The S8 packs a Qualcomm Snapdragon 835 CPU that can use faster data rates on the 4G spectrum referred to as Gigabit LTE. Apple, though, uses its own CPU and a mix of modems from both Intel and Qualcomm (the pains of supply chain management and high demand. This is often called dual-sourcing).
And while Qualcomm's modems can reach those speeds, Intel's latest reportedly can't. If that ends up being the case, Apple may have to limit Qualcomm's modems so that all iPhone 8s are functionally identical. That would mean no Gigabit LTE for anyone on Apple's devices.

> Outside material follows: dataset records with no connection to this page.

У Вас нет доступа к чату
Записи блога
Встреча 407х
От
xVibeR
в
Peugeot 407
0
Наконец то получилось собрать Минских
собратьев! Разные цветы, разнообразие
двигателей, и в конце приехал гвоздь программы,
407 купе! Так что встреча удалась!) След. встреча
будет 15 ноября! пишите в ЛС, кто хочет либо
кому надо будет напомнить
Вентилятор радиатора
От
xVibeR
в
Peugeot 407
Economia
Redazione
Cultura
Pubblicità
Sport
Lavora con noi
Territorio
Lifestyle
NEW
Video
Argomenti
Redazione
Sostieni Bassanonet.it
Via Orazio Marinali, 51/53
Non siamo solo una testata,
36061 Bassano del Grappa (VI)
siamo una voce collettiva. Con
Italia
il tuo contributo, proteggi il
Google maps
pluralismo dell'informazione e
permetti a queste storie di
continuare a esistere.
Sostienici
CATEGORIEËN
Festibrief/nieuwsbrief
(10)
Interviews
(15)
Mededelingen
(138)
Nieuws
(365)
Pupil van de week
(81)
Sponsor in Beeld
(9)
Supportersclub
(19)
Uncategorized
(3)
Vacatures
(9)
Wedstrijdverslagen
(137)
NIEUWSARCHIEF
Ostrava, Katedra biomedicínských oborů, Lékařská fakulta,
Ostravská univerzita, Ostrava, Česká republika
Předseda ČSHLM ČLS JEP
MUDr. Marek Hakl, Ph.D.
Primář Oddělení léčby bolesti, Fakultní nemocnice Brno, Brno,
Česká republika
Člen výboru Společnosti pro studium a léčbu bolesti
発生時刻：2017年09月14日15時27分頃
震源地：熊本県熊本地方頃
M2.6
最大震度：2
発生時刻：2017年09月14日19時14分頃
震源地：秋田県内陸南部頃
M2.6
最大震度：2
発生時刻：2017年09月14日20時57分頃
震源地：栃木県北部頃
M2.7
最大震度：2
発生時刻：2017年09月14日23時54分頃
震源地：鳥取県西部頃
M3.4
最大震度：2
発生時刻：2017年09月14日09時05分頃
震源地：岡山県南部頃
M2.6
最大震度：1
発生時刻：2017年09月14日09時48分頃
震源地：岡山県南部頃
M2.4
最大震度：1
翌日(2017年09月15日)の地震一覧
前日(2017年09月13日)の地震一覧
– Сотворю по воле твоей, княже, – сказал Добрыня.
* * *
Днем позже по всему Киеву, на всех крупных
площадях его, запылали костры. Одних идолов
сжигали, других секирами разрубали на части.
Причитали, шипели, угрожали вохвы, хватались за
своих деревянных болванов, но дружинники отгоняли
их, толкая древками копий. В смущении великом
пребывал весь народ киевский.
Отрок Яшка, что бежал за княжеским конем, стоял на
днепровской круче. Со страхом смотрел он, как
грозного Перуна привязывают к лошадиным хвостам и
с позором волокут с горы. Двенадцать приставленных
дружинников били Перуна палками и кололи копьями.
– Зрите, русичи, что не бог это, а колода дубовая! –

Carriers and vendors alike are expected to start calling out Gigabit LTE as an important feature, and Qualcomm expects as many as 10 phones to offer those speeds. It would be a huge loss for Apple to be the only premium phone without it.
Of course, there are other options. Apple could drop Intel and use Qualcomm exclusively. Or, as CNET points out, Apple continue to use both chips, but use Qualcomm chips in the United States where Gigabit LTE is developing.
Gigabit LTE's name is a bit of a misnomer. You won't be able to download anything at 1 gigabit per second. Instead, the name is based on a theoretical top speed that devices could achieve as the network develops. That means that a phone like the S8, which does have Gigabit LTE, could get even faster over the next several years.
Of course, Apple hasn't always been the first to new technology, and it may be perfectly happy sitting this one out and waiting for Gigabit LTE to mature before releasing a phone that supports it. We'll find out this fall, when Apple is rumored to announce its next iPhones.